:: Metin

Emsal Mahkeme Kararı Samsun Asliye Ticaret Mahkemesi 2019/105 E. 2021/222 K. 05.04.2021 T.

Görüntülediğiniz mahkeme kararı kesinleşmiş bir karardır.

T.C. SAMSUN ASLİYE TİCARET MAHKEMESİ Esas-Karar No: 2019/105 Esas – 2021/222
/// TÜRK MİLLETİ ADINA ///

T.C.
SAMSUN
ASLİYE TİCARET MAHKEMESİ
GEREKÇELİ KARAR
ESAS NO :
KARAR NO :

HAKİM :
KATİP :

DAVACI :
VEKİLLERİ :

DAVALI :
VEKİLLERİ :

DAVA : Menfi Tespit (Ticari Satımdan Kaynaklanan)
DAVA TARİHİ : 01/03/2019
KARAR TARİHİ : 05/04/2021
GEREKÇELİ KARAR TARİHİ : 29/04/2021

Mahkememizde görülen Menfi Tespit davasının yapılan açık yargılamasının sonunda,
GEREĞİ DÜŞÜNÜLDÜ:
Davacı vekili DAVA dilekçesi ile özetle: Taraflar arasında uzun süre devam eden ticari ilişki bulunduğunu ve davacının elektrik malzemesini davalıdan tedarik ettiğini, bu kapsamda … numaralı faturalar karşılığında toplam …-TL tutarında mal satın aldığını ancak karşılığında çek ve nakit ödemelerle birlikte .. ödediğini, fazla ödemelerin avans niteliğinde olup iadesi gerektiğini, oysa davacının Samsun İcra Dairesi’nin …. Esas sayılı takip dosyası üzerinden … Samsun Şubesi’ne ait … numaralı … tarihli 60.000-TL bedelli çeke istinaden takibe giriştiğini, çekin bedelsiz olduğunu beyanla, takibin tedbiren durdurulmasını, davacının anılan takip dosyası sebebiyle davalıya borçlu olmadığının tespitini ve takibe konu çekin iptalini, dava sırasında ödeme yapılır ise davaya istirdat davası olarak devam edilmesini, ayrıca davalının tazminata mahkum edilmesini talep ve dava etmiştir.
Davalı vekili CEVAP dilekçesi ile özetle: Davacının avans iddiasının ticari teamüle uygun düşmediğini ve çekin ödeme aracı olup avans olarak verildiği iddiasının yazılı delille ispatı gerektiğini beyanla, davanın reddini ve davacının tazminata mahkum edilmesini talep etmiştir.
Samsun İcra Dairesi’nin … Esas sayılı takip dosyası celp edilmiş olup incelenmesinden: Takip alacaklısı davalı tarafından takip borçlusu davacı aleyhine … tarihli … numaralı 60.000-TL bedelli çeke istinaden kambiyo senetlerine mahsus haciz yolu ile takibe girişildiği ve takibin derdest olduğu görülmüştür.

::::
:: Veri Kayıtları

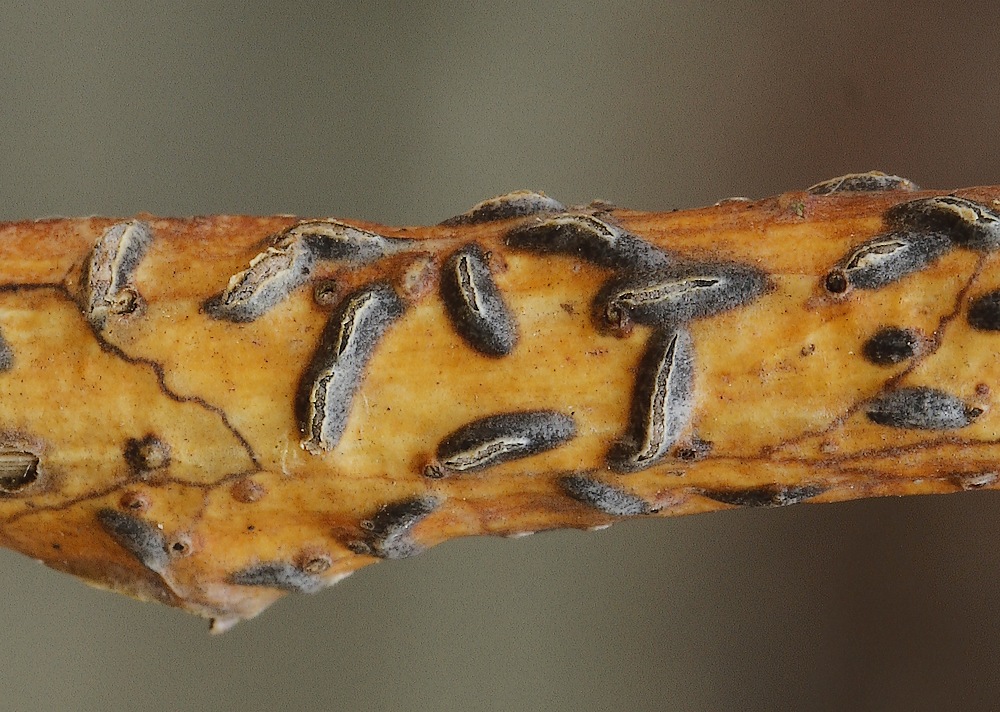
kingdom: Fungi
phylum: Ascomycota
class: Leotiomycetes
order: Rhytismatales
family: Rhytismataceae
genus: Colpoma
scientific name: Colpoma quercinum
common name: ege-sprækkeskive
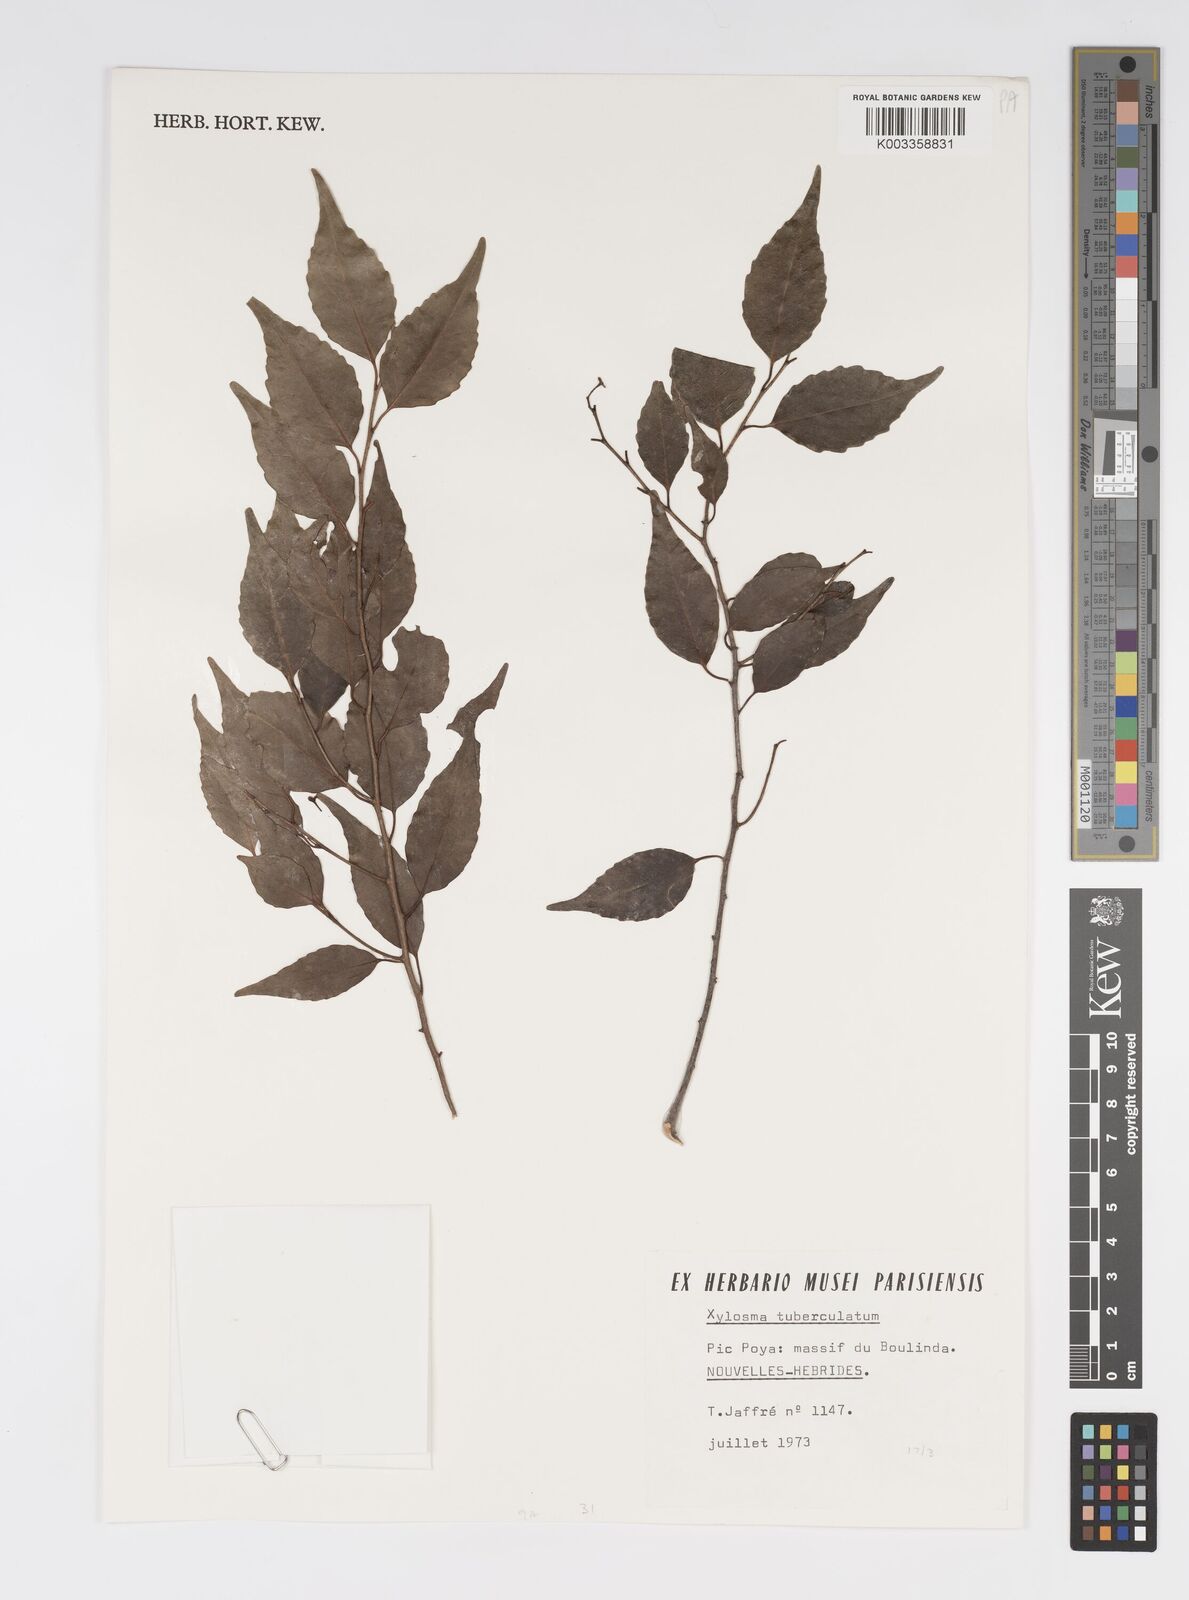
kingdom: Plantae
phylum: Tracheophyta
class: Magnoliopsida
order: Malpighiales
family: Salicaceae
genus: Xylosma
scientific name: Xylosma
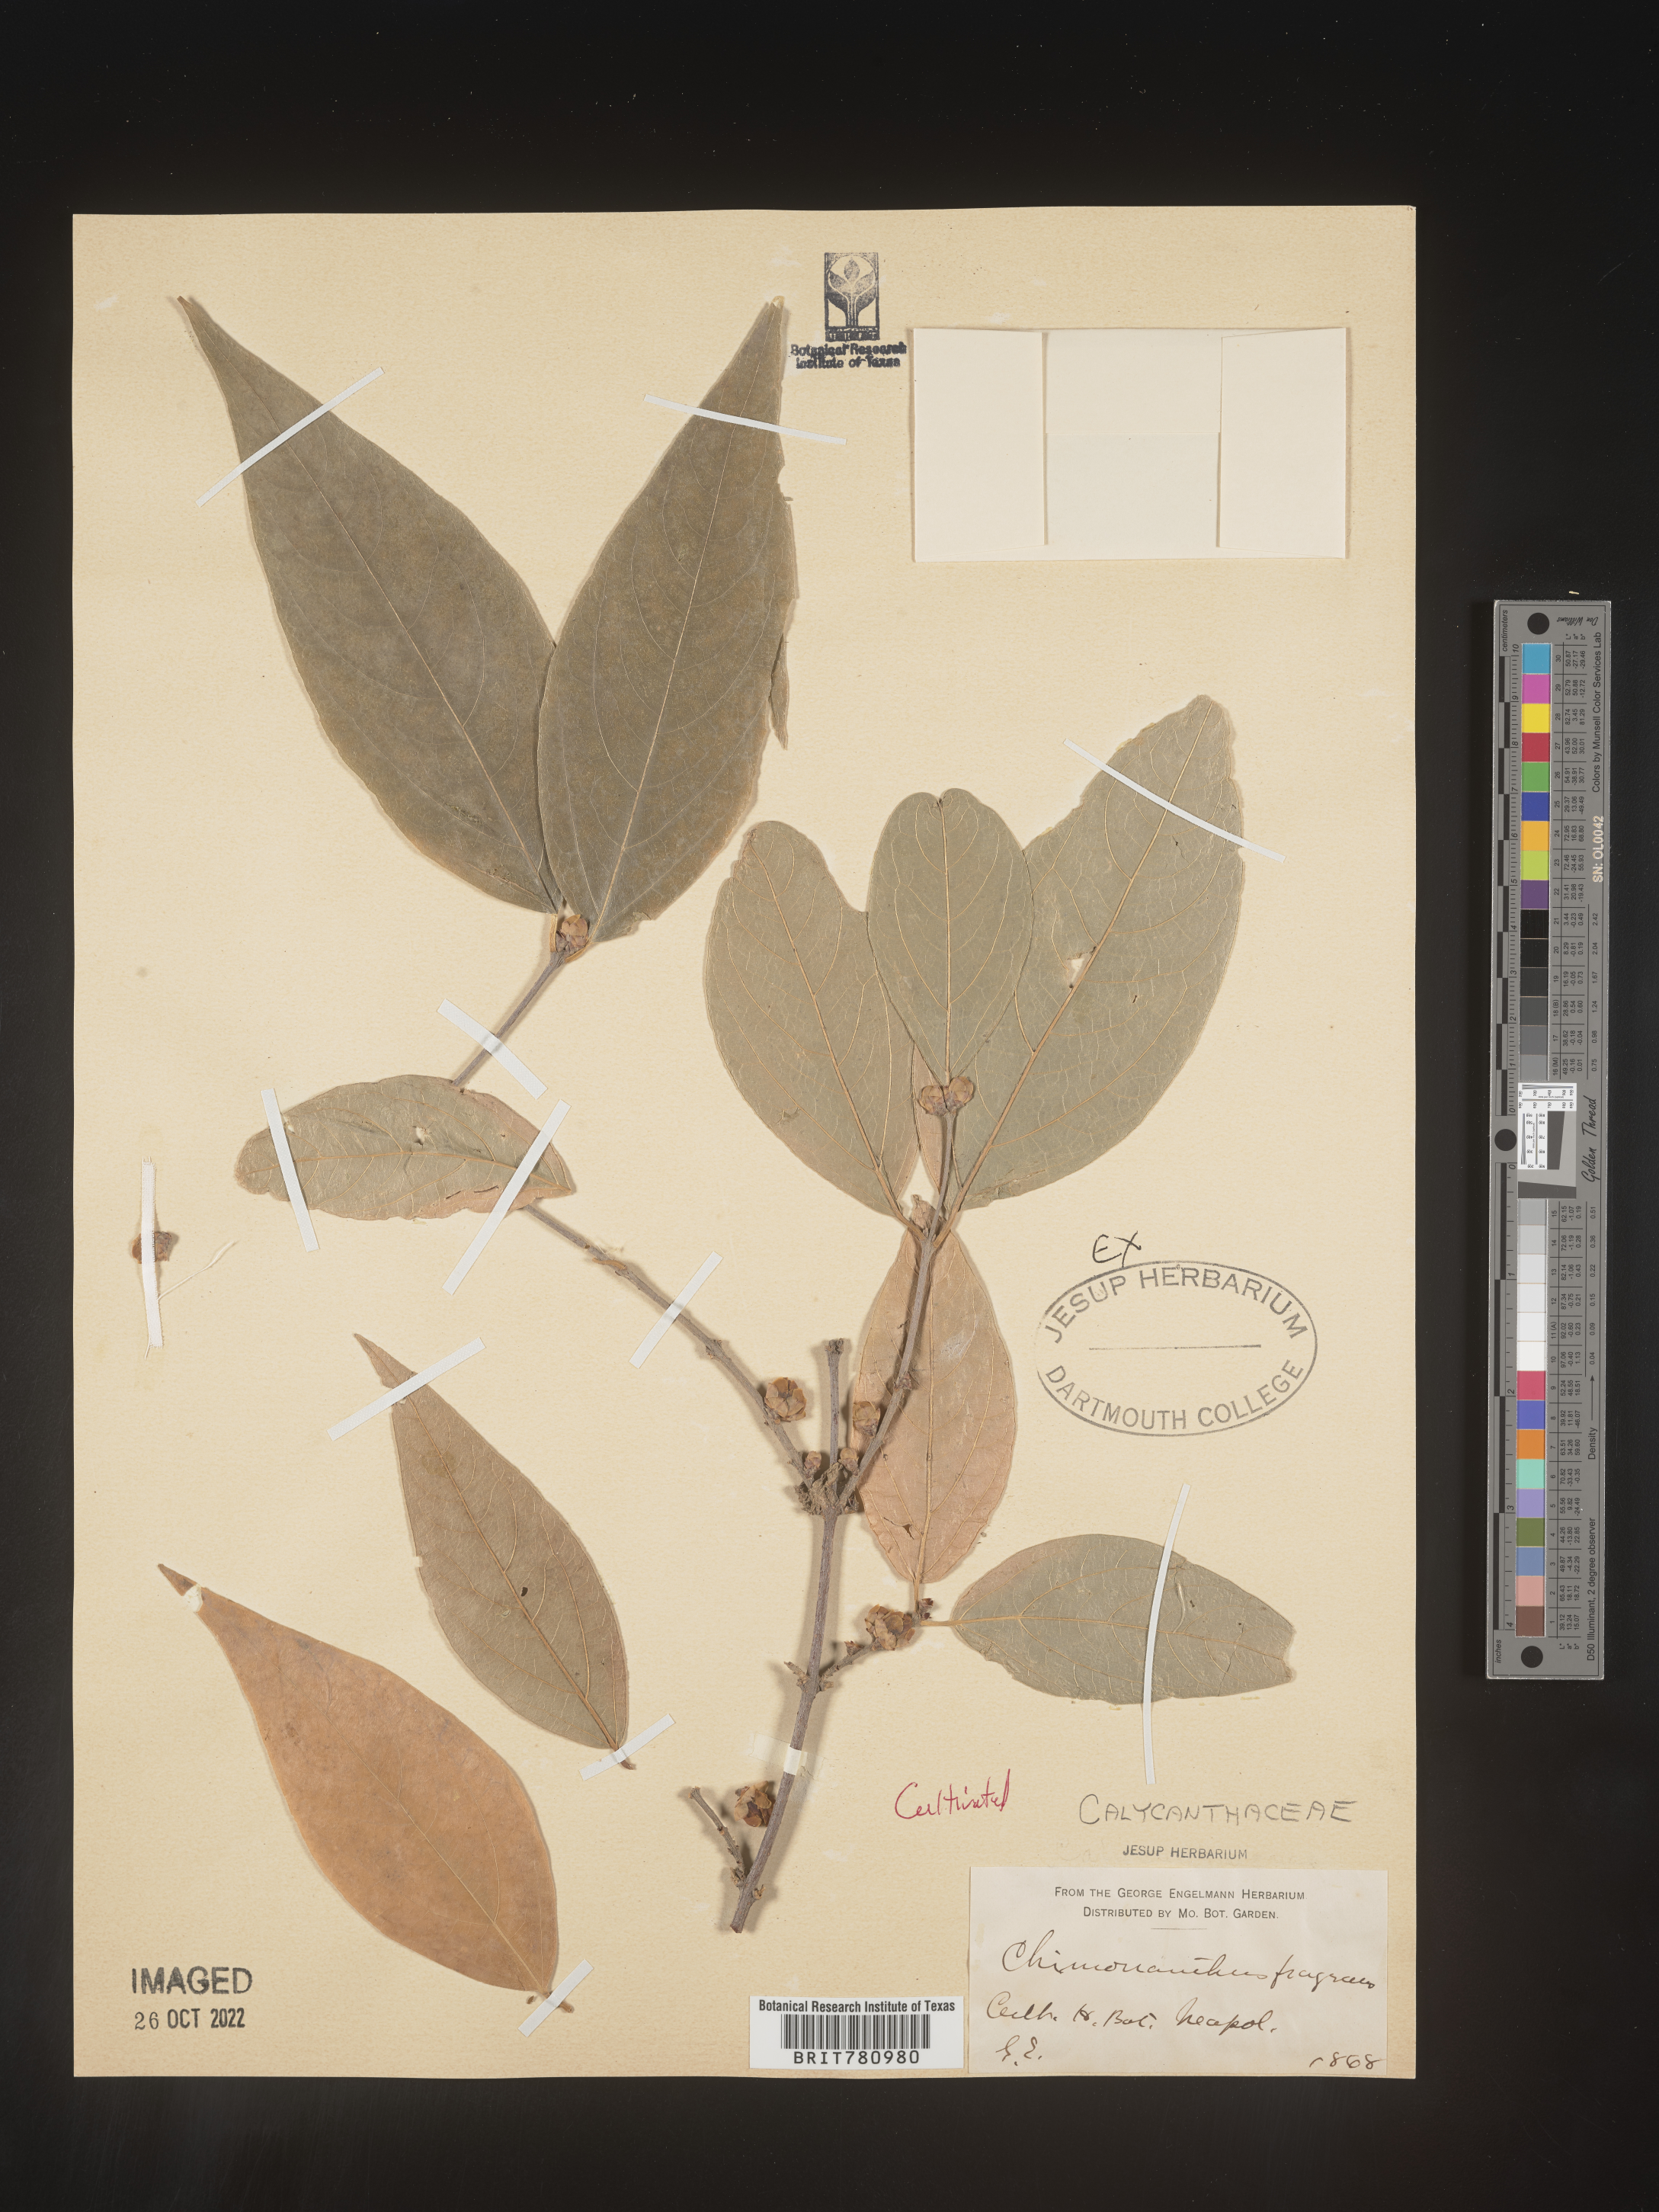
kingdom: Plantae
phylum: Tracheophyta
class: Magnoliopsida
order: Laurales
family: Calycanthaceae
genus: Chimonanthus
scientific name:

::::

• _Alıştırma Yönergesi_: Mahkeme kararında "Davalı vekili CEVAP" sözcüklerinden "derdest olduğu görülmüştür." sözcüklerine kadar olan bölümü hiçbir değişiklik yapmadan yazın.

• _Doğru Yanıt_:
Davalı vekili CEVAP dilekçesi ile özetle: Davacının avans iddiasının ticari teamüle uygun düşmediğini ve çekin ödeme aracı olup avans olarak verildiği iddiasının yazılı delille ispatı gerektiğini beyanla, davanın reddini ve davacının tazminata mahkum edilmesini talep etmiştir.
Samsun İcra Dairesi’nin … Esas sayılı takip dosyası celp edilmiş olup incelenmesinden: Takip alacaklısı davalı tarafından takip borçlusu davacı aleyhine … tarihli … numaralı 60.000-TL bedelli çeke istinaden kambiyo senetlerine mahsus haciz yolu ile takibe girişildiği ve takibin derdest olduğu görülmüştür.